* Data for review *
* * * * * * * * *
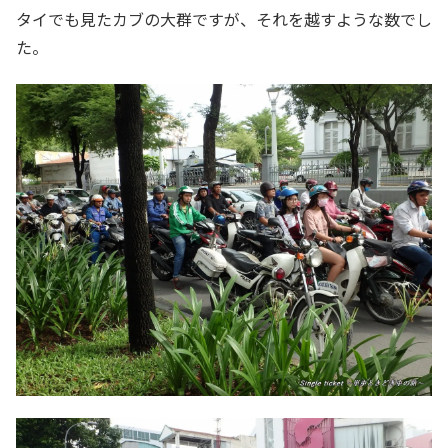
タイでも見たカブの大群ですが、それを越すような数でし
た。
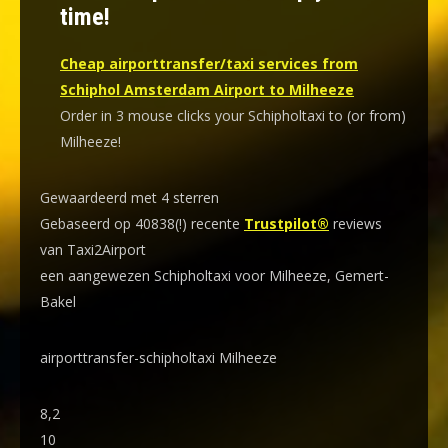
time!
Cheap airporttransfer/taxi services from
Schiphol Amsterdam Airport to Milheeze
Order in 3 mouse clicks your Schipholtaxi to (or from)
Milheeze!
Gewaardeerd met 4 sterren
Gebaseerd op 40838(!) recente
Trustpilot®
reviews
van Taxi2Airport
een aangewezen Schipholtaxi voor Milheeze, Gemert-
Bakel
airporttransfer-schipholtaxi Milheeze
8,2
10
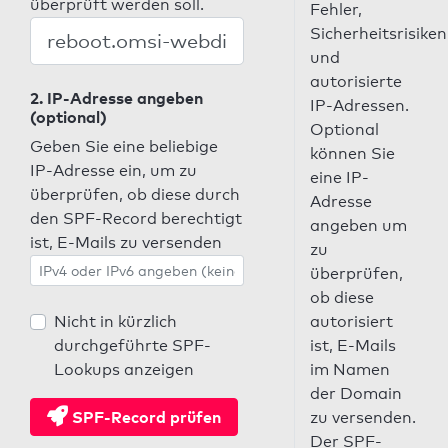
überprüft werden soll.
Fehler,
Sicherheitsrisiken
und
autorisierte
2. IP-Adresse angeben
IP-Adressen.
(optional)
Optional
Geben Sie eine beliebige
können Sie
IP-Adresse ein, um zu
eine IP-
überprüfen, ob diese durch
Adresse
den SPF-Record berechtigt
angeben um
ist, E-Mails zu versenden
zu
überprüfen,
ob diese
Nicht in kürzlich
autorisiert
durchgeführte SPF-
ist, E-Mails
Lookups anzeigen
im Namen
der Domain
SPF-Record prüfen
zu versenden.
Der SPF-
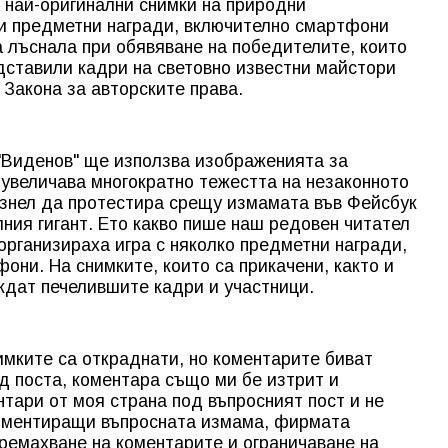
 най-оригинални снимки на природни
и предметни награди, включително смартфони
лъснала при обявяване на победителите, които
дставили кадри на световно известни майстори
 Закона за авторските права.
"Виденов" ще използва изображенията за
увеличава многократно тежестта на незаконното
ъзнел да протестира срещу измамата във Фейсбук
лния гигант. Ето какво пише наш редовен читател
организираха игра с няколко предметни награди,
они. На снимките, които са прикачени, както и
ждат печелившите кадри и участници.
имките са откраднати, но коментарите биват
д поста, коментара също ми бе изтрит и
ари от моя страна под въпросният пост и не
 коментиращи въпросната измама, фирмата
премахване на коментарите и ограничаване на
* * * * * * * * *
* Problem to solve *
In the listing above, find the line with "IP-Adressen." and the line with "ъзнел да протестира". Output both, plus every line between them, and no pictures.

* Exercise result *
IP-Adressen.
(optional)
Optional
Geben Sie eine beliebige
können Sie
IP-Adresse ein, um zu
eine IP-
überprüfen, ob diese durch
Adresse
den SPF-Record berechtigt
angeben um
ist, E-Mails zu versenden
zu
überprüfen,
ob diese
Nicht in kürzlich
autorisiert
durchgeführte SPF-
ist, E-Mails
Lookups anzeigen
im Namen
der Domain
SPF-Record prüfen
zu versenden.
Der SPF-
 най-оригинални снимки на природни
и предметни награди, включително смартфони
лъснала при обявяване на победителите, които
дставили кадри на световно известни майстори
 Закона за авторските права.
"Виденов" ще използва изображенията за
увеличава многократно тежестта на незаконното
ъзнел да протестира срещу измамата във Фейсбук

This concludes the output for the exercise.